Text provided ▸
NAPA VALLEY, Calif. – My interest in wine includes a love of numerous styles, including offerings from a dozen countries made in copious designs. And it all began for me more than 50 years ago with Napa Valley cabernet sauvignon.
Cabernet is a grape variety that also produces some of the finest aging red wines in the world. Starting in France’s Bordeaux region, cab now includes fine red wines growing in Italy, Australia, New Zealand and numerous other places where the warm climates and sound soils permit classic kinds of wine to be produced.
Historically, cabernet-based wines were always considered to be fascinating because they were intriguing and challenging when young, but almost never were they considered to be really drinkable early on. This is a grape that is widely understood to be best only after some aging time in the bottle. Few other grape varieties call for as much time to develop.
“I consider this to be the most impressive and under-appreciated vintage in the Napa Valley since I began looking at its wines.” — Dan Berger on 1995
Aging cabernet is an almost magical process. For decades, collectors of cabernet never considered opening a classic bottle unless it was at least 20 years old, especially when it came from a great vintage. And for decades what constituted a great vintage varied from year to year based on weather conditions.
As the old saying goes, everyone speaks about the weather, but no one does anything about it. In general, soil and weather create the variations in wine. And the more people know about grapes and how to grow them, the more we also know about how to avoid some of the worst aspects of weather.

Requirement ▸ Name every country that the wine article mentions.

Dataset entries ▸
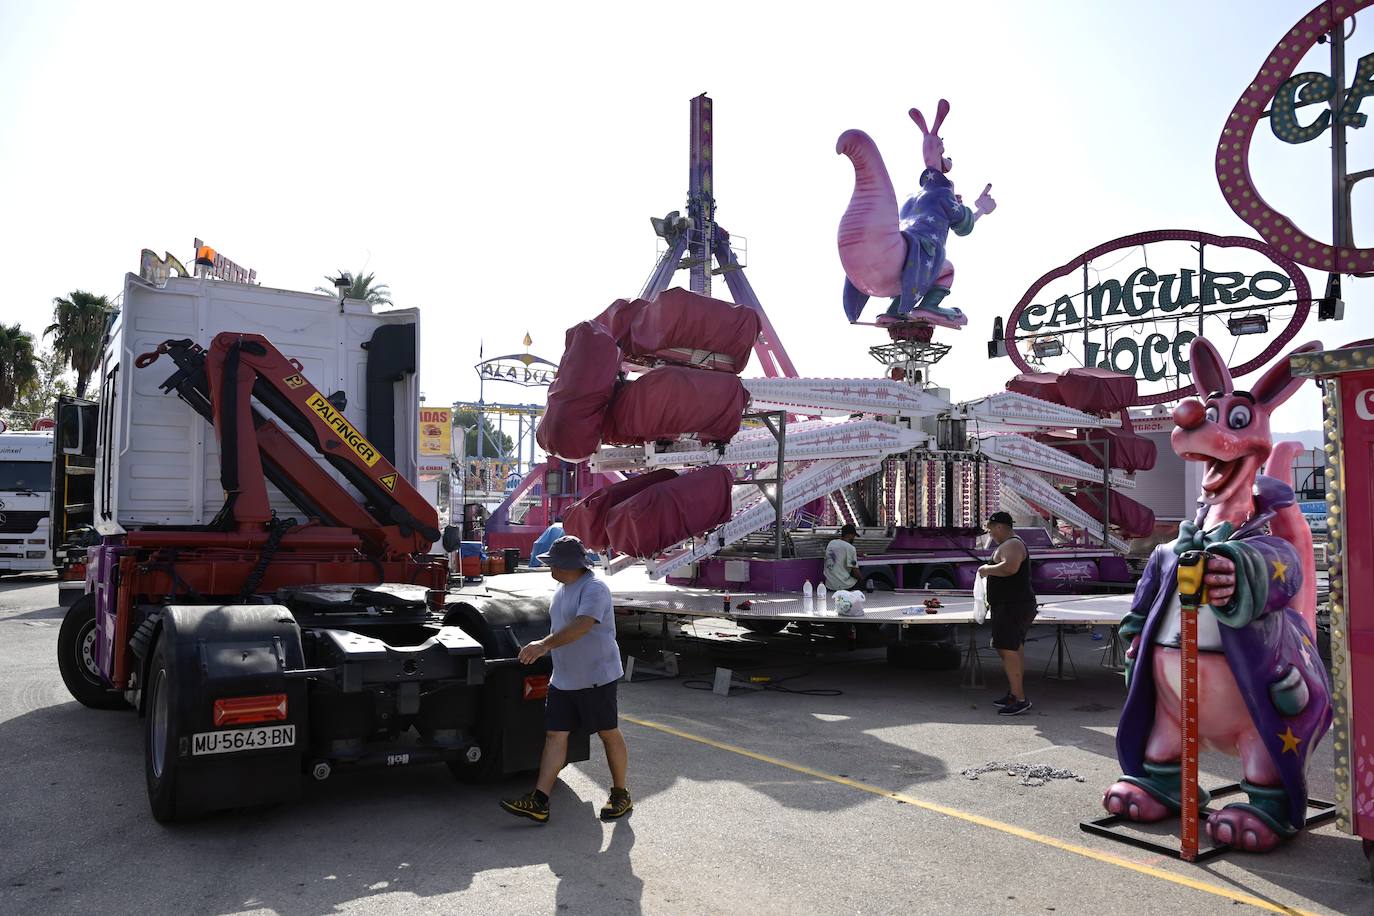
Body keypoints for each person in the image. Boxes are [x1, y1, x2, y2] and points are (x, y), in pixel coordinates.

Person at [500, 535, 631, 824]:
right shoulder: (563, 589)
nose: (549, 567)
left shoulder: (594, 588)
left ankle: (620, 793)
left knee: (607, 732)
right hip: (565, 677)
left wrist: (543, 645)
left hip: (596, 675)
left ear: (568, 565)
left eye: (552, 563)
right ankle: (540, 801)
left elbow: (583, 625)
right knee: (554, 735)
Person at [977, 511, 1037, 716]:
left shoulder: (1012, 544)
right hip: (1011, 605)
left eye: (991, 529)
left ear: (1000, 527)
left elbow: (1011, 567)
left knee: (1008, 649)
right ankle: (1014, 693)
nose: (991, 534)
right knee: (1012, 648)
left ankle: (1020, 699)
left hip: (1013, 606)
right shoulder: (1010, 543)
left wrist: (987, 569)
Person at [824, 523, 861, 593]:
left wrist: (856, 554)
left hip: (829, 585)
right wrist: (863, 581)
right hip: (843, 585)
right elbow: (856, 572)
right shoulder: (850, 548)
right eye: (853, 536)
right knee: (861, 585)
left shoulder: (831, 543)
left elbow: (839, 552)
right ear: (849, 535)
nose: (854, 538)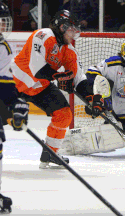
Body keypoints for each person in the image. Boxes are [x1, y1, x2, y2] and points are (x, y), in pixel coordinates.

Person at [11, 9, 104, 169]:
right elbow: (36, 68)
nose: (73, 35)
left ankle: (50, 153)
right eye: (71, 30)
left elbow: (79, 79)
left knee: (64, 114)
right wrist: (59, 77)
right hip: (14, 82)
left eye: (76, 31)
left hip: (39, 86)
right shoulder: (43, 35)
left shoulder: (69, 51)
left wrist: (92, 98)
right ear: (61, 27)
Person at [0, 2, 31, 213]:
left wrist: (15, 103)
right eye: (0, 22)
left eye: (3, 22)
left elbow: (4, 85)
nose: (3, 26)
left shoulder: (3, 48)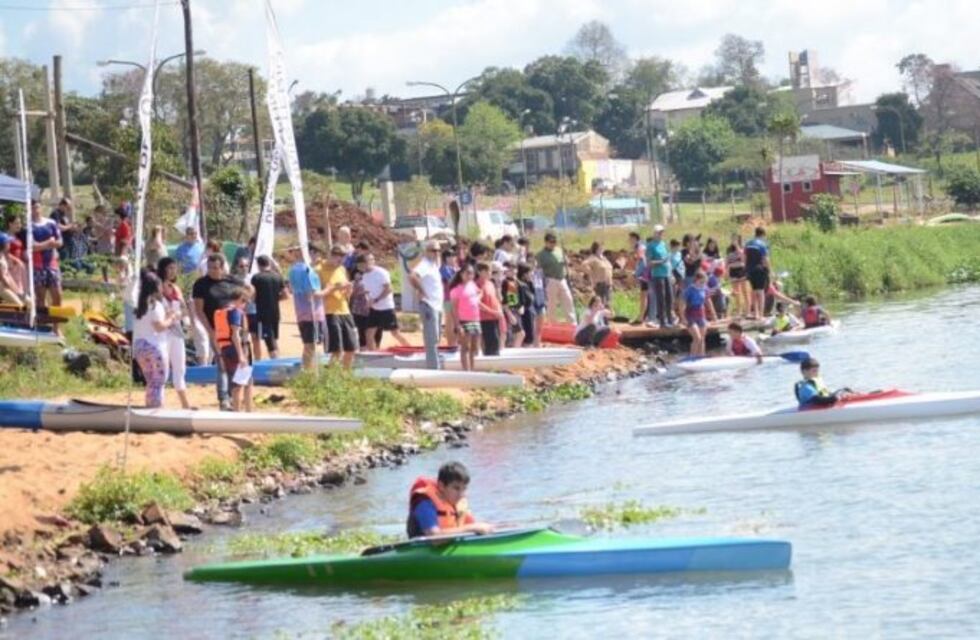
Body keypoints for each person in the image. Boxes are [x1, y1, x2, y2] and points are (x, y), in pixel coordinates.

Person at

Your solution ▸ France, Italy, Australia, New Zealand